[Input material]:
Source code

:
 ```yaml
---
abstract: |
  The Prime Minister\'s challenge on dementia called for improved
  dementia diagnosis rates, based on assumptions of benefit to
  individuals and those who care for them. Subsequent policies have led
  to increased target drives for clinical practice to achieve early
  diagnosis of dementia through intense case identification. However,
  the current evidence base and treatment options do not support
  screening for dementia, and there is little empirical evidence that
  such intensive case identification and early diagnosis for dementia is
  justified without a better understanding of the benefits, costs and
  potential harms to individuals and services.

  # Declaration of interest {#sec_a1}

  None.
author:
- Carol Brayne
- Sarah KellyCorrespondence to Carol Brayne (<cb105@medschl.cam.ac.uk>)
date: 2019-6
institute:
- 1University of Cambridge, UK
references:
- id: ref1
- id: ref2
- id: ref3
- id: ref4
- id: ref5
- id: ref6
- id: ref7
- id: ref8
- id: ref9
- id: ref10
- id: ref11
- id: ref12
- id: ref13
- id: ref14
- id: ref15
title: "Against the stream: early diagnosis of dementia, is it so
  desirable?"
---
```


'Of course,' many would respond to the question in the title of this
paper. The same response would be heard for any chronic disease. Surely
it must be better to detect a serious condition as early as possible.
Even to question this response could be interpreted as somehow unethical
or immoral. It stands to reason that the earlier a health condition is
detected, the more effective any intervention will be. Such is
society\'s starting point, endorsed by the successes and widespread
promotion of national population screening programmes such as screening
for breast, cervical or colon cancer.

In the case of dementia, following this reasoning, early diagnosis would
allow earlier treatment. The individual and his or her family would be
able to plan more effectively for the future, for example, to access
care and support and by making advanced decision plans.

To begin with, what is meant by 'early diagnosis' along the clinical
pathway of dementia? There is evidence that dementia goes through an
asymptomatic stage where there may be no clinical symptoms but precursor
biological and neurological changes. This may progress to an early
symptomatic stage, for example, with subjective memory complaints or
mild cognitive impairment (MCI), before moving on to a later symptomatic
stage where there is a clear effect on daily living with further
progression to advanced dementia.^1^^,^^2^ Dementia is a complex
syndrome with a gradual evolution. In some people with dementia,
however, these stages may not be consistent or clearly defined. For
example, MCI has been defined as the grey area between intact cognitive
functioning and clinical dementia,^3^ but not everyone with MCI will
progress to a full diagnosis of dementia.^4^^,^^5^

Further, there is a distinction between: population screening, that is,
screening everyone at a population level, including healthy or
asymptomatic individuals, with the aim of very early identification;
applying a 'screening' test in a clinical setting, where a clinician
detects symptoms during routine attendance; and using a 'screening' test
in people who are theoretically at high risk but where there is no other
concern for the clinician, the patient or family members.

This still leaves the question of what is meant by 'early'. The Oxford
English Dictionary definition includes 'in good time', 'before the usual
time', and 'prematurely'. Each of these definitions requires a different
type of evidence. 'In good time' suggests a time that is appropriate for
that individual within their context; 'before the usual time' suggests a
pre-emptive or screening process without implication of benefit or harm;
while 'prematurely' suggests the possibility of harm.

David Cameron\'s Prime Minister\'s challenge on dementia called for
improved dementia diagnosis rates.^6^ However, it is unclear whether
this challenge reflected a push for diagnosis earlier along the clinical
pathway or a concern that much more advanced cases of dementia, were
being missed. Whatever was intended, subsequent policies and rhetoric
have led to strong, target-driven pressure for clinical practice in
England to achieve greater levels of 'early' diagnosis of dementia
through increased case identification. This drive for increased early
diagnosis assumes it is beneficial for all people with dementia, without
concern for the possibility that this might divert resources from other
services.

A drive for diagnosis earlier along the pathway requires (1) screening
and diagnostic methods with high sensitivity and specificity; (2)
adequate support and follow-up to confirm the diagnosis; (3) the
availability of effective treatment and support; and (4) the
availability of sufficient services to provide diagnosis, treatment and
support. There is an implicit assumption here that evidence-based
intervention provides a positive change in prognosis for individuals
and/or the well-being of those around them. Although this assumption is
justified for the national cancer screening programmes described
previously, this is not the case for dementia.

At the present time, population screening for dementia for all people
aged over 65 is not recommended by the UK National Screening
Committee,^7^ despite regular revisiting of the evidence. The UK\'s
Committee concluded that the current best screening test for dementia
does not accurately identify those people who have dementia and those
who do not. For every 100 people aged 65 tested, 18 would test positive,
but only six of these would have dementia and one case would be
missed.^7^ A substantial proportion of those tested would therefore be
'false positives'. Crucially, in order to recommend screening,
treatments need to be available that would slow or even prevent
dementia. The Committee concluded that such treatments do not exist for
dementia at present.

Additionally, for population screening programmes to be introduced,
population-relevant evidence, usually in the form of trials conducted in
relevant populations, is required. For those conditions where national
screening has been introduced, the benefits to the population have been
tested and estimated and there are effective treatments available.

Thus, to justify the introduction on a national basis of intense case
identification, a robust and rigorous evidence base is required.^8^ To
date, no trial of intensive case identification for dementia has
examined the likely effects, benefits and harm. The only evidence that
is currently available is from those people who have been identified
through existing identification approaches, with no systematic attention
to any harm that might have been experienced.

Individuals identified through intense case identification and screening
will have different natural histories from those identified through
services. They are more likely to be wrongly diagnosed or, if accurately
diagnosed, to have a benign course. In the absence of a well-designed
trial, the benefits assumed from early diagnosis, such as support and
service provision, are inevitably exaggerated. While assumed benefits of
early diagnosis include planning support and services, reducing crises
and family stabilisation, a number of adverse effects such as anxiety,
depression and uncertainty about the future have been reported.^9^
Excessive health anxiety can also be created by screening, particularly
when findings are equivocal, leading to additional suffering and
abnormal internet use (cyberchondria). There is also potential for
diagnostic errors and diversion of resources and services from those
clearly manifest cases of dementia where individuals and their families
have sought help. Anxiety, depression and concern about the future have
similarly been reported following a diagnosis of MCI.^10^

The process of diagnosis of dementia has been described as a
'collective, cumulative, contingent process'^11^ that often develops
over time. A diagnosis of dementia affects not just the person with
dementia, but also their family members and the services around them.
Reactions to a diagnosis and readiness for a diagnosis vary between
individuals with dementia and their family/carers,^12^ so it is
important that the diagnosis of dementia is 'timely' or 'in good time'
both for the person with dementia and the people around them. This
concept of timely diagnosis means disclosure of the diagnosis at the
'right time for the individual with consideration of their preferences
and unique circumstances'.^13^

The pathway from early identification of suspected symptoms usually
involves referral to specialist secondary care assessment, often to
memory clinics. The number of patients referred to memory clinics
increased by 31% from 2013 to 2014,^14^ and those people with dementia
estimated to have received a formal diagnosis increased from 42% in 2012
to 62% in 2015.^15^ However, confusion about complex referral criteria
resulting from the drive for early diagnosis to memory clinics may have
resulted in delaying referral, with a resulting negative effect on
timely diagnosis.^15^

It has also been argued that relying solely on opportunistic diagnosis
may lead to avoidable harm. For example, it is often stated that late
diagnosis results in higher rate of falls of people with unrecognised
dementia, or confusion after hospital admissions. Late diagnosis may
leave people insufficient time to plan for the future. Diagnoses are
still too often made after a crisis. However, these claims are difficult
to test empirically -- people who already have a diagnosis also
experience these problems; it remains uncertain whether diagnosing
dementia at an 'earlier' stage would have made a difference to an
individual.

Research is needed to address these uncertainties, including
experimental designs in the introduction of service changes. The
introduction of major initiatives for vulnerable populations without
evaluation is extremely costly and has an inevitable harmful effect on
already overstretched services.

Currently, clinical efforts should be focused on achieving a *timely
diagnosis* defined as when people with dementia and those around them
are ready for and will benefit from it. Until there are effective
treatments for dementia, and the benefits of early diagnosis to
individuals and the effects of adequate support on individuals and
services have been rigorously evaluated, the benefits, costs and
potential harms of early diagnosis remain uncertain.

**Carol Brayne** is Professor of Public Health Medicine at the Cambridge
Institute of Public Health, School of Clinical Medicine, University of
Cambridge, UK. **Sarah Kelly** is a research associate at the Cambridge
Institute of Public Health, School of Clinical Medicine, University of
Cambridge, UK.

[Task instructions]: Among the lines above, find the one with "society\'s starting point, endorsed" and the one with "To begin with, what". Quote both and everything between them, exactly.

[Answer below]:
society\'s starting point, endorsed by the successes and widespread
promotion of national population screening programmes such as screening
for breast, cervical or colon cancer.

In the case of dementia, following this reasoning, early diagnosis would
allow earlier treatment. The individual and his or her family would be
able to plan more effectively for the future, for example, to access
care and support and by making advanced decision plans.

To begin with, what is meant by 'early diagnosis' along the clinical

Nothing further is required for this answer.